THE PROBLEM:
Without the images, write out all of the following entries exactly.

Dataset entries

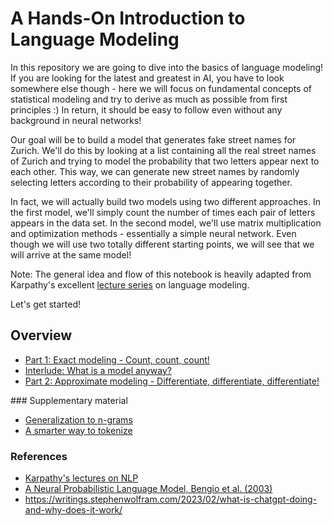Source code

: # A Hands-On Introduction to Language Modeling

In this repository we are going to dive into the basics of language modeling! If you are looking for the latest and greatest in AI, you have to look somewhere else though - here we will focus on fundamental concepts of statistical modeling and try to derive as much as possible from first principles :) In return, it should be easy to follow even without any background in neural networks!

Our goal will be to build a model that generates fake street names for Zurich. We'll do this by looking at a list containing all the real street names of Zurich and trying to model the probability that two letters appear next to each other. This way, we can generate new street names by randomly selecting letters according to their probability of appearing together.

In fact, we will actually build two models using two different approaches. In the first model, we'll simply count the number of times each pair of letters appears in the data set. In the second model, we'll use matrix multiplication and optimization methods - essentially a simple neural network. Even though we will use two totally different starting points, we will see that we will arrive at the same model!

Note: The general idea and flow of this notebook is heavily adapted from Karpathy's excellent [lecture series](https://www.youtube.com/watch?v=PaCmpygFfXo&list=PLAqhIrjkxbuWI23v9cThsA9GvCAUhRvKZ&index=2) on language modeling. 

Let's get started!

## Overview
* [Part 1: Exact modeling - Count, count, count!](#first-bullet)
* [Interlude: What is a model anyway?](#second-bullet)
* [Part 2: Approximate modeling - Differentiate, differentiate, differentiate!](#third-bullet)

### Supplementary material
* [Generalization to n-grams]()
* [A smarter way to tokenize]()

### References
* [Karpathy's lectures on NLP](https://www.youtube.com/watch?v=PaCmpygFfXo&list=PLAqhIrjkxbuWI23v9cThsA9GvCAUhRvKZ&index=2)
* [A Neural Probabilistic Language Model, Bengio et al. (2003)](https://www.jmlr.org/papers/volume3/bengio03a/bengio03a.pdf)
* https://writings.stephenwolfram.com/2023/02/what-is-chatgpt-doing-and-why-does-it-work/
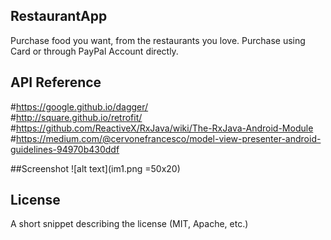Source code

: ## RestaurantApp
Purchase  food you want, from the restaurants you love. 
Purchase using  Card or through PayPal Account directly.


## API Reference
#https://google.github.io/dagger/ <br>
#http://square.github.io/retrofit/ <br>
#https://github.com/ReactiveX/RxJava/wiki/The-RxJava-Android-Module <br>
#https://medium.com/@cervonefrancesco/model-view-presenter-android-guidelines-94970b430ddf <br>

##Screenshot
![alt text](im1.png =50x20)

## License

A short snippet describing the license (MIT, Apache, etc.)

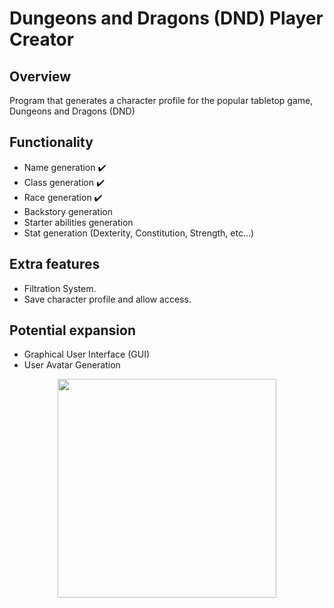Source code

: # Dungeons and Dragons (DND) Player Creator
## Overview ##
Program that generates a character profile for the popular tabletop game, Dungeons and Dragons (DND)

## Functionality ##
- Name generation ✔️
- Class generation ✔️
- Race generation ✔️
- Backstory generation
- Starter abilities generation
- Stat generation (Dexterity, Constitution, Strength, etc...)

## Extra features ##
- Filtration System.
- Save character profile and allow access.

## Potential expansion ##
- Graphical User Interface (GUI)
- User Avatar Generation

<div align="center">
  <img height="350" src=https://artificialtwenty.com/wp-content/uploads/2024/08/dnd-2024-players-handbook.jpg?w=1024>
</div>
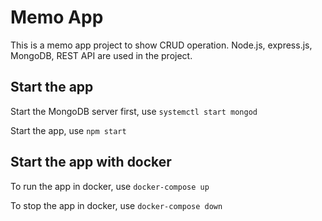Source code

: # Memo App

This is a memo app project to show CRUD operation. Node.js, express.js, MongoDB, REST API are used in the project.

## Start the app

Start the MongoDB server first, use
`systemctl start mongod`

Start the app, use
`npm start`

## Start the app with docker

To run the app in docker, use
`docker-compose up`

To stop the app in docker, use
`docker-compose down`
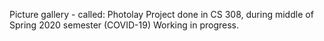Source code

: Picture gallery - called: Photolay
Project done in CS 308, during middle of Spring 2020 semester (COVID-19)
Working in progress.
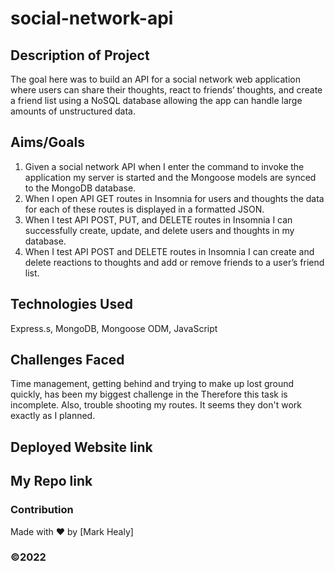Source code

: # social-network-api

## Description of Project
The goal here was to build an API for a social network web application where users can share their thoughts, react to friends’ thoughts, and create a friend list using a NoSQL database allowing the app can handle large amounts of unstructured data.

## Aims/Goals
1. Given a social network API when I enter the command to invoke the application my server is started and the Mongoose models are synced to the MongoDB database.
2. When I open API GET routes in Insomnia for users and thoughts the data for each of these routes is displayed in a formatted JSON.
3. When I test API POST, PUT, and DELETE routes in Insomnia I can successfully create, update, and delete users and thoughts in my database.
4. When I test API POST and DELETE routes in Insomnia I can create and delete reactions to thoughts and add or remove friends to a user’s friend list.

## Technologies Used
Express.s, MongoDB, Mongoose ODM, JavaScript

## Challenges Faced
Time management, getting behind and trying to make up lost ground quickly, has been my biggest challenge in the Therefore this task is incomplete. Also, trouble shooting my routes. It seems they don't work exactly as I planned. 

## Deployed Website link

## My Repo link



### Contribution
Made with ❤️ by [Mark Healy]
### ©️2022 
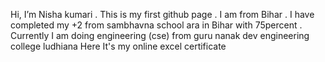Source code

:  Hi, I’m Nisha kumari . This is my first github page .  I am from Bihar . I have completed my +2 from sambhavna school ara in Bihar with 75percent .     Currently I am doing engineering (cse)  from guru nanak dev engineering college ludhiana                         Here It's my online excel certificate 
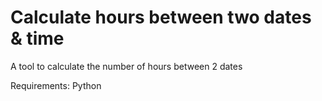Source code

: # Calculate hours between two dates & time

A tool to calculate the number of hours between 2 dates

Requirements: Python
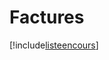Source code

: # Factures

[!include[listeencours](factures.listeencours.autogen.md)]






































































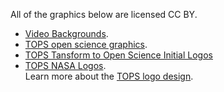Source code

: All of the graphics below are licensed CC BY. 
* [Video Backgrounds](https://doi.org/10.5281/zenodo.6565075). 
* [TOPS open science graphics](https://doi.org/10.5281/zenodo.6565030). 
* [TOPS Tansform to Open Science Initial Logos](https://doi.org/10.5281/zenodo.5225075)
* [TOPS NASA Logos](https://doi.org/10.5281/zenodo.6565103).  
Learn more about the [TOPS logo design](https://github.com/nasa/Transform-to-Open-Science/tree/main/docs/Area1_Engagement/TOPS_graphics_badges/tops-badge).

SOLUTION FOR THIS EXERCISE:
Source code

: # A Hands-On Introduction to Language Modeling

In this repository we are going to dive into the basics of language modeling! If you are looking for the latest and greatest in AI, you have to look somewhere else though - here we will focus on fundamental concepts of statistical modeling and try to derive as much as possible from first principles :) In return, it should be easy to follow even without any background in neural networks!

Our goal will be to build a model that generates fake street names for Zurich. We'll do this by looking at a list containing all the real street names of Zurich and trying to model the probability that two letters appear next to each other. This way, we can generate new street names by randomly selecting letters according to their probability of appearing together.

In fact, we will actually build two models using two different approaches. In the first model, we'll simply count the number of times each pair of letters appears in the data set. In the second model, we'll use matrix multiplication and optimization methods - essentially a simple neural network. Even though we will use two totally different starting points, we will see that we will arrive at the same model!

Note: The general idea and flow of this notebook is heavily adapted from Karpathy's excellent [lecture series](https://www.youtube.com/watch?v=PaCmpygFfXo&list=PLAqhIrjkxbuWI23v9cThsA9GvCAUhRvKZ&index=2) on language modeling. 

Let's get started!

## Overview
* [Part 1: Exact modeling - Count, count, count!](#first-bullet)
* [Interlude: What is a model anyway?](#second-bullet)
* [Part 2: Approximate modeling - Differentiate, differentiate, differentiate!](#third-bullet)

### Supplementary material
* [Generalization to n-grams]()
* [A smarter way to tokenize]()

### References
* [Karpathy's lectures on NLP](https://www.youtube.com/watch?v=PaCmpygFfXo&list=PLAqhIrjkxbuWI23v9cThsA9GvCAUhRvKZ&index=2)
* [A Neural Probabilistic Language Model, Bengio et al. (2003)](https://www.jmlr.org/papers/volume3/bengio03a/bengio03a.pdf)
* https://writings.stephenwolfram.com/2023/02/what-is-chatgpt-doing-and-why-does-it-work/
Source code

: ## RestaurantApp
Purchase  food you want, from the restaurants you love. 
Purchase using  Card or through PayPal Account directly.


## API Reference
#https://google.github.io/dagger/ <br>
#http://square.github.io/retrofit/ <br>
#https://github.com/ReactiveX/RxJava/wiki/The-RxJava-Android-Module <br>
#https://medium.com/@cervonefrancesco/model-view-presenter-android-guidelines-94970b430ddf <br>

##Screenshot
![alt text](im1.png =50x20)

## License

A short snippet describing the license (MIT, Apache, etc.)

Source code

: # Dungeons and Dragons (DND) Player Creator
## Overview ##
Program that generates a character profile for the popular tabletop game, Dungeons and Dragons (DND)

## Functionality ##
- Name generation ✔️
- Class generation ✔️
- Race generation ✔️
- Backstory generation
- Starter abilities generation
- Stat generation (Dexterity, Constitution, Strength, etc...)

## Extra features ##
- Filtration System.
- Save character profile and allow access.

## Potential expansion ##
- Graphical User Interface (GUI)
- User Avatar Generation

<div align="center">
  <img height="350" src=https://artificialtwenty.com/wp-content/uploads/2024/08/dnd-2024-players-handbook.jpg?w=1024>
</div>
Source code

: # Memo App

This is a memo app project to show CRUD operation. Node.js, express.js, MongoDB, REST API are used in the project.

## Start the app

Start the MongoDB server first, use
`systemctl start mongod`

Start the app, use
`npm start`

## Start the app with docker

To run the app in docker, use
`docker-compose up`

To stop the app in docker, use
`docker-compose down`
Source code

: Picture gallery - called: Photolay
Project done in CS 308, during middle of Spring 2020 semester (COVID-19)
Working in progress.
Source code

: # social-network-api

## Description of Project
The goal here was to build an API for a social network web application where users can share their thoughts, react to friends’ thoughts, and create a friend list using a NoSQL database allowing the app can handle large amounts of unstructured data.

## Aims/Goals
1. Given a social network API when I enter the command to invoke the application my server is started and the Mongoose models are synced to the MongoDB database.
2. When I open API GET routes in Insomnia for users and thoughts the data for each of these routes is displayed in a formatted JSON.
3. When I test API POST, PUT, and DELETE routes in Insomnia I can successfully create, update, and delete users and thoughts in my database.
4. When I test API POST and DELETE routes in Insomnia I can create and delete reactions to thoughts and add or remove friends to a user’s friend list.

## Technologies Used
Express.s, MongoDB, Mongoose ODM, JavaScript

## Challenges Faced
Time management, getting behind and trying to make up lost ground quickly, has been my biggest challenge in the Therefore this task is incomplete. Also, trouble shooting my routes. It seems they don't work exactly as I planned. 

## Deployed Website link

## My Repo link



### Contribution
Made with ❤️ by [Mark Healy]
### ©️2022 
Source code

:  Hi, I’m Nisha kumari . This is my first github page .  I am from Bihar . I have completed my +2 from sambhavna school ara in Bihar with 75percent .     Currently I am doing engineering (cse)  from guru nanak dev engineering college ludhiana                         Here It's my online excel certificate 
Source code

: # Calculate hours between two dates & time

A tool to calculate the number of hours between 2 dates

Requirements: Python
Source code

: # Factures

[!include[listeencours](factures.listeencours.autogen.md)]






































































Source code

: All of the graphics below are licensed CC BY. 
* [Video Backgrounds](https://doi.org/10.5281/zenodo.6565075). 
* [TOPS open science graphics](https://doi.org/10.5281/zenodo.6565030). 
* [TOPS Tansform to Open Science Initial Logos](https://doi.org/10.5281/zenodo.5225075)
* [TOPS NASA Logos](https://doi.org/10.5281/zenodo.6565103).  
Learn more about the [TOPS logo design](https://github.com/nasa/Transform-to-Open-Science/tree/main/docs/Area1_Engagement/TOPS_graphics_badges/tops-badge).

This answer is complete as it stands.